Will global warming and the acidification of the oceans lead to toothless sharks? Researchers in Germany have confirmed that current climatic conditions are a factor in accelerating tooth corrosion and disrupting the normal alignment of shark teeth. Visit Heinrich Heine University` to get the full story.

 

Who’s afraid of the big bad wolf?

Television advertisements get a seasonal boost over Christmas, many of them going off at a tangent to promote lifestyle changes. In the process, they can lose focus and clarity. This year’s Intermarché two and a half minute spot is a case in point, as you will see when you click the link above and run it. The animation is flawless, the soundtrack is bright and the subtitles are timed to perfection. The storyline should be as clear as day, or at least as good as the component parts. In this case, a family Christmas lunch scene dissolves into an insoluble conflict between a wolf’s longing for friends and the creature’s assumed carniverous background.
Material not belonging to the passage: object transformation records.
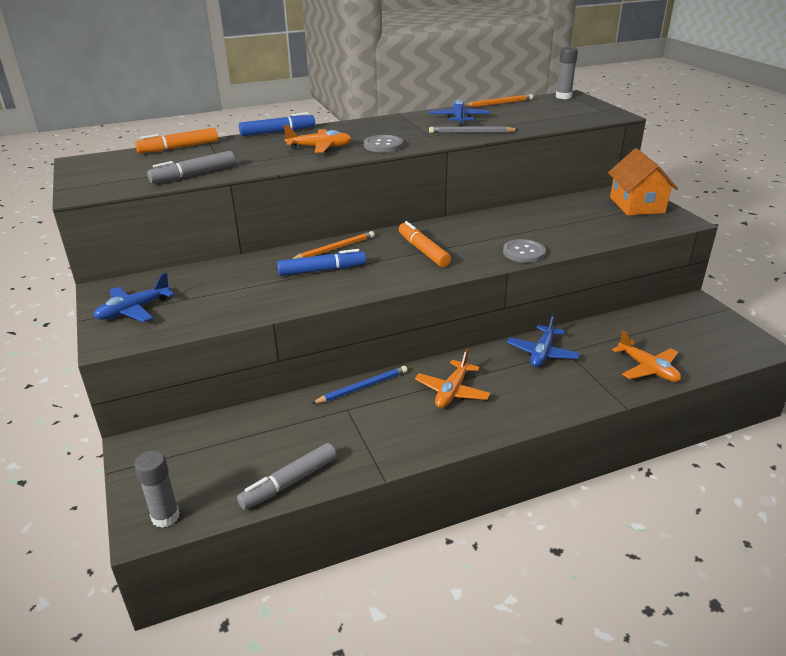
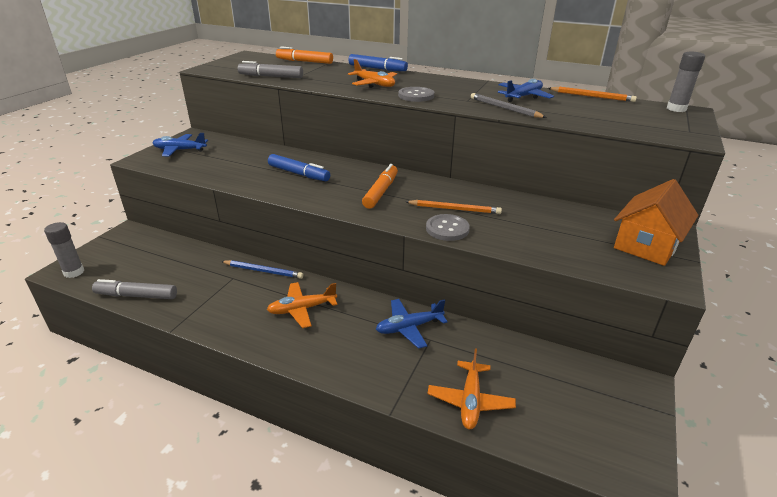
camera: 45 degrees right, 0 degrees up
orange pencil [292,231,375,259] -> orange pencil moved to [406,200,502,214]

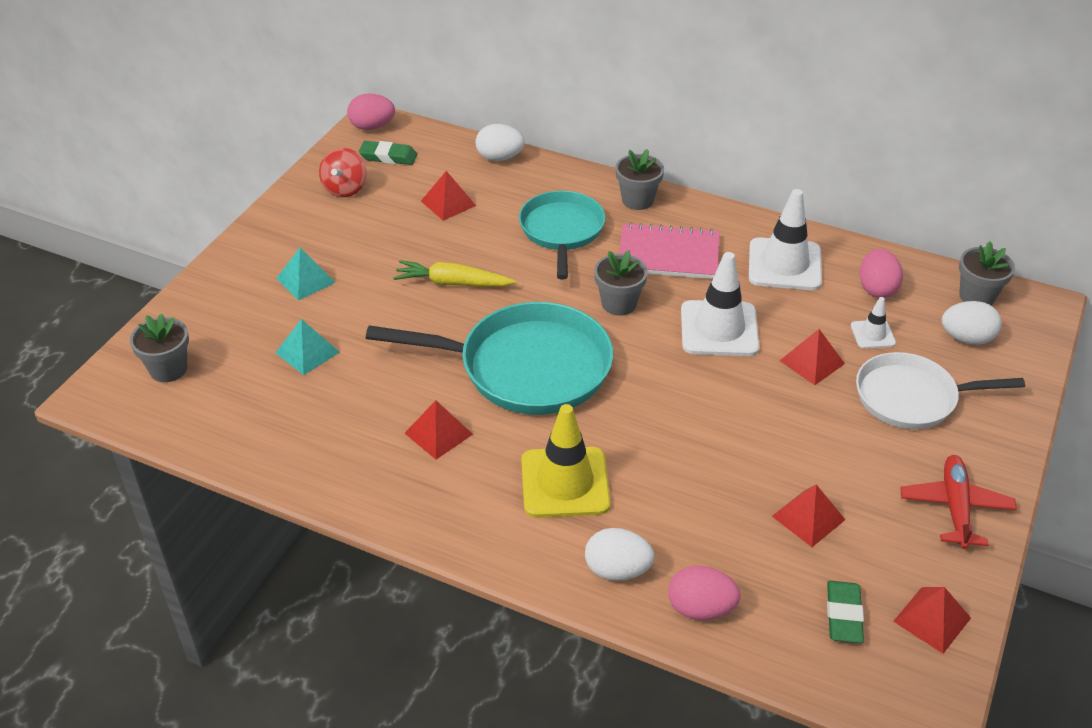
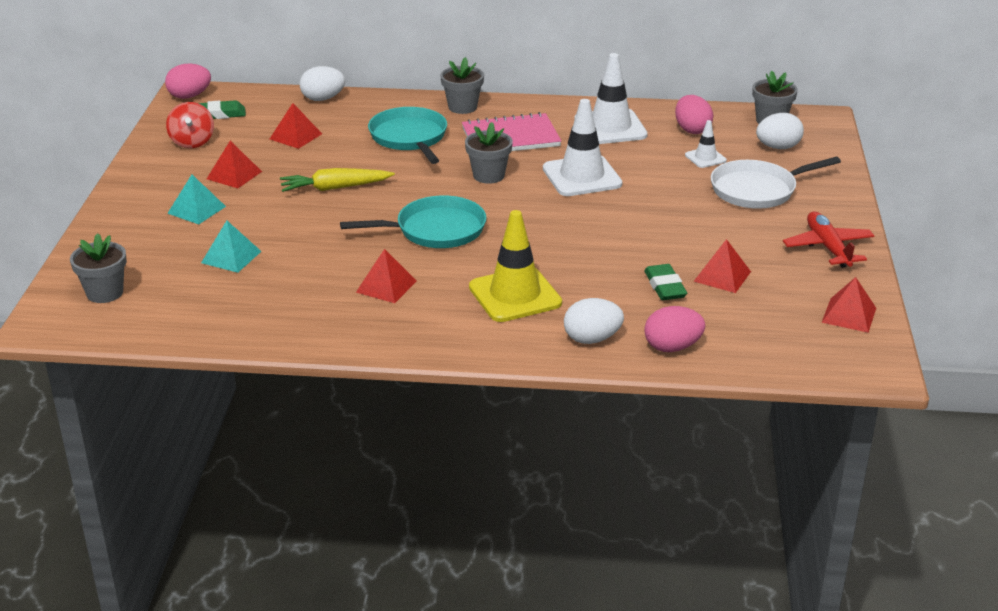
camera: 20 degrees left, 10 degrees down
turquoise pan [366,302,613,415] -> turquoise pan [340,195,486,248], size x0.65
red pyramid [780,329,845,385] -> red pyramid moved to [207,141,262,188]
green eraser [827,581,864,643] -> green eraser moved to [644,264,687,300]

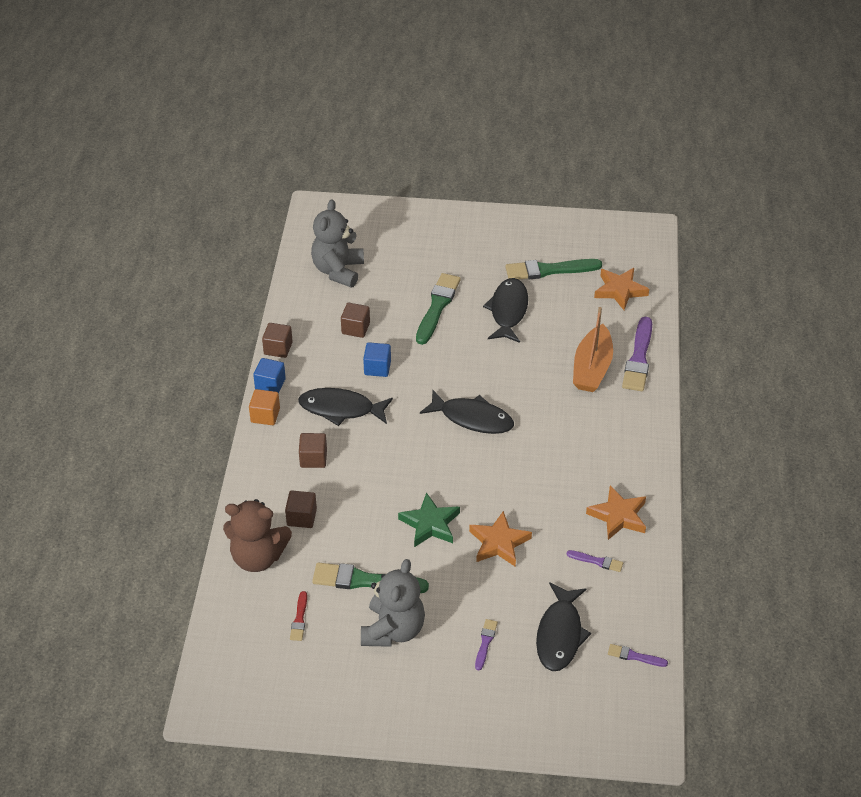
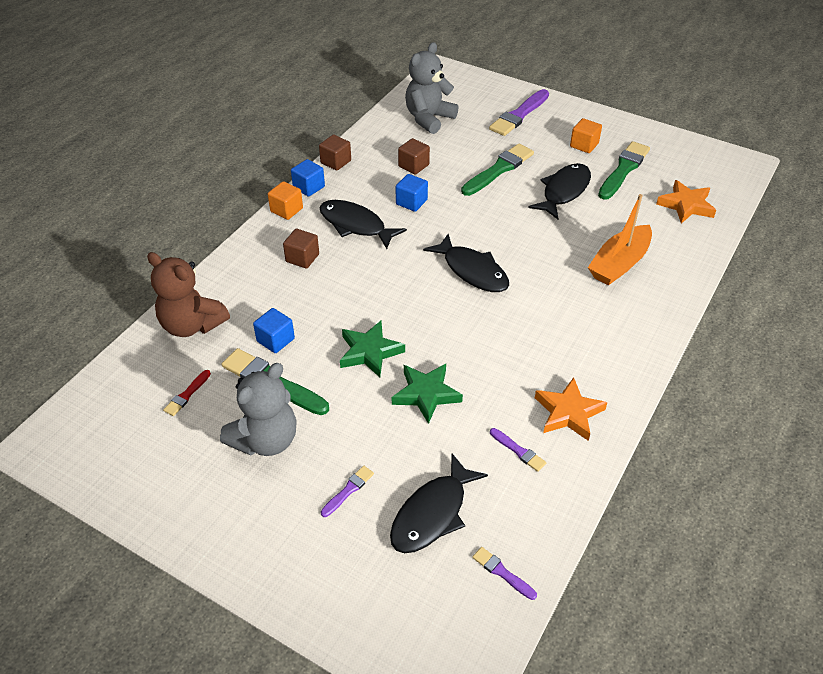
camera: 25 degrees right, 0 degrees up
brown cube [285,491,317,528] -> none
orange star [469,511,532,566] -> green star [392,364,463,424]
green brush [505,259,602,279] -> green brush turned 105 degrees clockwise [598,141,650,200]
purple brush [622,317,652,391] -> purple brush moved to [489,89,549,136]
none -> blue cube [253,308,295,353]
none -> orange cube [570,118,602,153]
To be sure, you can’t have friends and eat them (the reference to cakeism is deliberate), but you need something a bit more substantial than the “mother carries child off to bed” ending. If the ending rounded off a strong storyline, one might forgive the lingering doubts that follow the final screen. But with an understated narrative, the story fails to inspire, inform, or instruct. It has no clear statement to offer, nor lessons to learn. Which is a shame, given the high creative standards of the agency.

When is a peasant not a peasant?

France’s national farmers’ federation, the FNSEA, is more like an advertising agency than a trade union. When marching in national demonstrations, they make a point of referring to themselves as ‘paysans’ (peasants), . Dare to call one of them a ‘peasant’ away from the television cameras and you’ll get a bunch of fives and a reminder that there is more to farming than spreading muck. While I was learning my way around government offices in Paris, I found myself being quizzed by a couple of burly agricultural types. I had just arrived at the agriculture ministry in rue de Varenne with an appointment to talk to the minister about the Common Agriculture Policy. These two weren’t as smartly dressed as the ministry staff, but were very interested in my business, only withdrawing when they spotted the minister’s chef de cabinet coming back. “Ouf, les syndicalistes, c’est pénible,” he groaned. “Lequel syndicat…?”  “FNSEA.” The conversation moved to less thorny topics and I took a sheaf of papers from my briefcase. “…let’s show those to my advisers, shall we…?” the minister pleaded. There was a brief exchange of words at the office door, just enough to identify the pair I had met in the foyer minutes earlier. “…subvention? …fonds publiques…?” This was clearly a fishing trip. “C’est un thème d’interet tout public…” I started. “…donc le public va payer…” came the answer. Stripped of any wider context or or even interest, the topic pretty much curled up and died on the spot.